Public ideas


An American discovers preferential voting


Americans who are distressed by their election system often hold up Australia as the paragon of electoral fairness. When they turned to secret ballots in the nineteenth century they referred to this innovation as the “Australian ballot”, even though when we introduced it in 1856 we were a couple of thousand years behind the Greeks and Romans.

They often wish they had compulsory voting, which would go some way towards eliminating voter suppression tactics, and they envy our independent national Australian Electoral Commission (established as an independent statutory commission by the Whitlam government).

These would be useful reforms in the USA, but American reformers give less attention to our use of preferential voting – generally known in the rest of the world as “ranked-choice voting”. Without preferential voting our Parliament today would look more like the highly polarized American Congress and the UK House of Commons, where “first-past-the-post” voting systems make it almost impossible for independents and new parties to break the two-party duopoly, and established parties, particularly those on the right, drift towards ideological extremes.

Ranked choice isn’t the only system that allows independents and new parties to become established. Many countries have some form of proportional representation (as we have in the Senate and in the ACT and Tasmania). Many have two-round voting systems for presidents, requiring a two-candidate runoff if no candidate achieves 50 percent in the first round. But the USA, the UK and Canada stand out as large democracies without any of these provisions, and where the divisive first-past-the-post voting system is strongly established.

So it is refreshing to find that Robert Reich has taken up a campaign among American liberals for ranked-choice voting, in a 4-minute YouTube video – Say goodbye to lesser of two evils voting.

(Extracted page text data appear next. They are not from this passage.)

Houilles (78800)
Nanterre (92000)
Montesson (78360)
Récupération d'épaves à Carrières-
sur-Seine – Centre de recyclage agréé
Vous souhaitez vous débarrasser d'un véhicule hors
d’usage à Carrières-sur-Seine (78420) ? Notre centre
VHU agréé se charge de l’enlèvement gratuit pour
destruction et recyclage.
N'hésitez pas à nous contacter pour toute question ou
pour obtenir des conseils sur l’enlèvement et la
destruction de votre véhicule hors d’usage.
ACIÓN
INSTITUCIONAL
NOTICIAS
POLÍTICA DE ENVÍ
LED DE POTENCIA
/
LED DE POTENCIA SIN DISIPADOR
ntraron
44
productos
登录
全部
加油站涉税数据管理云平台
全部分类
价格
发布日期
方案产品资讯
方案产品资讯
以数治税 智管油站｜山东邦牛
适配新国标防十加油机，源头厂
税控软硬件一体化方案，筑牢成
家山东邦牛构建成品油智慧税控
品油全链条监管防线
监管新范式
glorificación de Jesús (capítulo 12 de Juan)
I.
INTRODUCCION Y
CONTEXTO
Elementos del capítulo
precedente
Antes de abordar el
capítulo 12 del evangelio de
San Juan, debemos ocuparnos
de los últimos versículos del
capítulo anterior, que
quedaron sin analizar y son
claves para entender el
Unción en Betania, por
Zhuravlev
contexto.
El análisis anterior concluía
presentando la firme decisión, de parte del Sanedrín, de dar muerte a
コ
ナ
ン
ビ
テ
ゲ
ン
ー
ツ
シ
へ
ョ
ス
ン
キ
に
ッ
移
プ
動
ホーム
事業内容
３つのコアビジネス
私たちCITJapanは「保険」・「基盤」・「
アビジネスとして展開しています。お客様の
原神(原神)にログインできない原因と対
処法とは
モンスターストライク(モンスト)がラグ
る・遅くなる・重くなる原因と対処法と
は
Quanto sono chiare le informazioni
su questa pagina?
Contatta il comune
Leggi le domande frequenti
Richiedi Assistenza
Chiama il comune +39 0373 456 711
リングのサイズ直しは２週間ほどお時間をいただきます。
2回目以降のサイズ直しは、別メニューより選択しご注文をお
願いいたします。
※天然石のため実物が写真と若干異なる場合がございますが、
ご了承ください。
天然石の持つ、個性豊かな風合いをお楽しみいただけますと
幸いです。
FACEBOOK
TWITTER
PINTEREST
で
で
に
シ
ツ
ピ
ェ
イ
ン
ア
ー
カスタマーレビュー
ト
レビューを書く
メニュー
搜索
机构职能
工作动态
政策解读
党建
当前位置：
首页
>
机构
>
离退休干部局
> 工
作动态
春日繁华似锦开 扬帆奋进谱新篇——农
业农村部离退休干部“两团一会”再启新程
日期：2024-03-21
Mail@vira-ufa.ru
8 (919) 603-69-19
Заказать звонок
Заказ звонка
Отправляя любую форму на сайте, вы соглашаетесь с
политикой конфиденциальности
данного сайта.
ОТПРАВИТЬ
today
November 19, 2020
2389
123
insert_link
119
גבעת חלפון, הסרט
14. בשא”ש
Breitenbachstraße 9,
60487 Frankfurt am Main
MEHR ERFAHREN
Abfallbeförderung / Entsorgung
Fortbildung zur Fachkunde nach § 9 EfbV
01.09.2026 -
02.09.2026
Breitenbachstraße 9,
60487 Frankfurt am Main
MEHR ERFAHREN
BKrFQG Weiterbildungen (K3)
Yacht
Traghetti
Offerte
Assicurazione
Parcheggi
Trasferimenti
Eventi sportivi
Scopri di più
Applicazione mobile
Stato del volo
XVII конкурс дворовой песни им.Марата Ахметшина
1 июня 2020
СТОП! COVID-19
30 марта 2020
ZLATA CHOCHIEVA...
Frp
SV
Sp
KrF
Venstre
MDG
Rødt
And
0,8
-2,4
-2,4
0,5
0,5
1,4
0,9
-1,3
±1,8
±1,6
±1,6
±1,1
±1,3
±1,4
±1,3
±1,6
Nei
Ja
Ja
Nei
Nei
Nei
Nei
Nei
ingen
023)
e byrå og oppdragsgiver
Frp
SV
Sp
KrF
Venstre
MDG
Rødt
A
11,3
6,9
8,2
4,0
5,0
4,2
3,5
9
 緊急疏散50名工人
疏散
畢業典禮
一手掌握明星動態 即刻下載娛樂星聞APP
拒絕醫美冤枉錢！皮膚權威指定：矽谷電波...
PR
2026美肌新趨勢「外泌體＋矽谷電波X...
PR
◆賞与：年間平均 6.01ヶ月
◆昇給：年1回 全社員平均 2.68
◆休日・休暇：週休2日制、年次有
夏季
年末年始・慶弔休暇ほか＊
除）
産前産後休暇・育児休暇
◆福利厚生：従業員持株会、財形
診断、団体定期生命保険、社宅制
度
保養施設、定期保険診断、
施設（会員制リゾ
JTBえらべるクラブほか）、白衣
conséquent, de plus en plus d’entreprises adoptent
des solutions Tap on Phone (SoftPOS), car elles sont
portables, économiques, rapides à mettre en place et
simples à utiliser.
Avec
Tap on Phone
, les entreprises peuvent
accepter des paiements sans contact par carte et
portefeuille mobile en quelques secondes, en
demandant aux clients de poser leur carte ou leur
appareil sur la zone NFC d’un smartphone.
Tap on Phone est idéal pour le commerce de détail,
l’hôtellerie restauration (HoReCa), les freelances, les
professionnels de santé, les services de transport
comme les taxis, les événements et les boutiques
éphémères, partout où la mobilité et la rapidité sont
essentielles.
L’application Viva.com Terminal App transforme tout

These days the case for ranked-choice voting is generally made by liberals or others on the left of the political spectrum, but it is notable that it was introduced to Australia by the conservative Hughes government, because the right was represented by two parties – the Country Party and the Nationalist Party – while the more united left was represented by the Labor Party.

None of our voting systems, envied by Americans, are constitutionally enshrined. There is the ever-present risk of Labor and the Coalition, feeling pestered by small parties and independents, combining to do away with preferential voting.